Third, I may not have the fight left in me to go against an entire bureau that has decided I'm a trouble maker, but I do have the strength to make principled demands and, if they are not met, not to compromise. In this case I had demanded the rolling back or, with my help, revision of the "Mandatory Guidance." When it became clear that this was not going to happen, I made the decision to leave. With help and support from friends and colleagues, I was able to do this without resigning outright. They know who they are, and they have my deepest thanks.
Finally, living by one's principles does have a price.
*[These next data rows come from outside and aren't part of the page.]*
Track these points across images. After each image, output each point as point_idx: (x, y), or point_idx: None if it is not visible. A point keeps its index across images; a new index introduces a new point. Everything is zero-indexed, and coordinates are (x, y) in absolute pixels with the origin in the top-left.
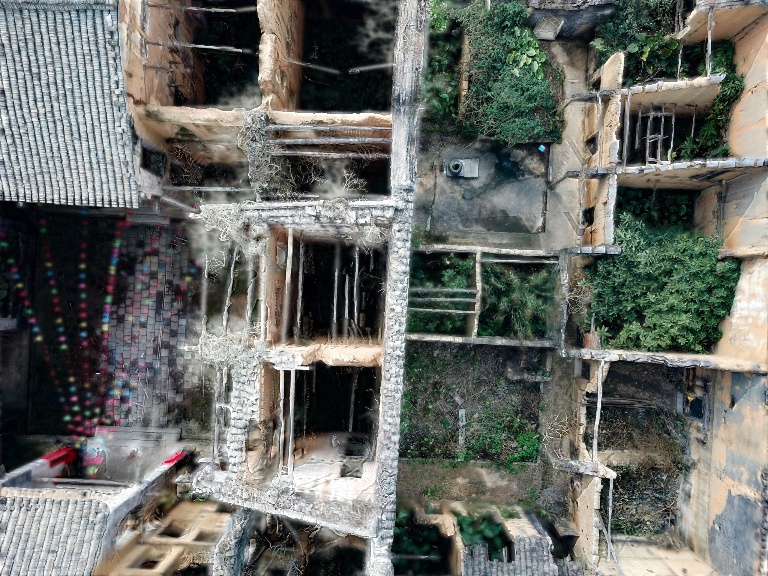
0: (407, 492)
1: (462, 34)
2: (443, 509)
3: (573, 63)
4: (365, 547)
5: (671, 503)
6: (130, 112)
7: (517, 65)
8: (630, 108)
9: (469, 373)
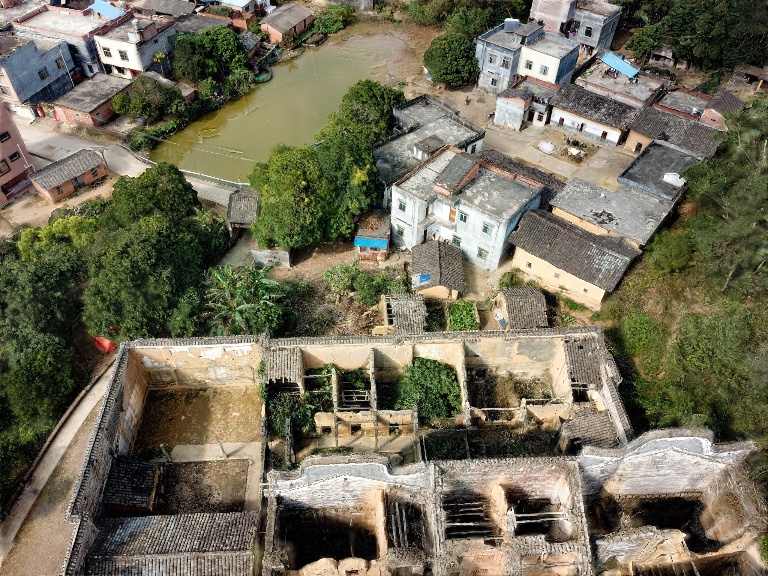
0: None
1: None
2: None
3: (308, 445)
4: (598, 508)
5: (530, 381)
6: None
7: None
8: None
9: None
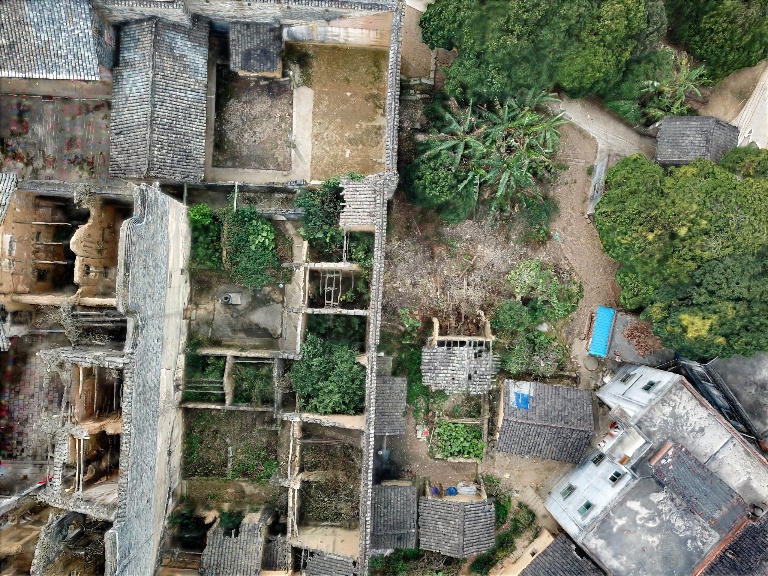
0: (196, 498)
1: (219, 226)
2: (213, 508)
3: (298, 234)
4: None
5: (355, 502)
6: (2, 303)
7: (254, 243)
8: (318, 270)
9: (235, 425)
In my case it's a month of leave without pay while I was on FMLA. Also, the position I'm going to comes with a somewhat lower salary, but the salary is lower for a good reason: no shift work and no more muck!
I regret that the Muck Officers I worked beside will not benefit from the automation I was giving them, but I leave with my dignity intact and hope that I will be an example to other women at State. There are times one must stand on principle no matter what the career consequences may be.
* * * * * * * *
The ending words from Kiri's Piano written by Canadian singer-songwriter James Keelaghan describe beautifully my feelings at the end of this difficult period:
Kiri knew what I did not that if we must be free,Then sometimes we must sacrifice to gain our dignity.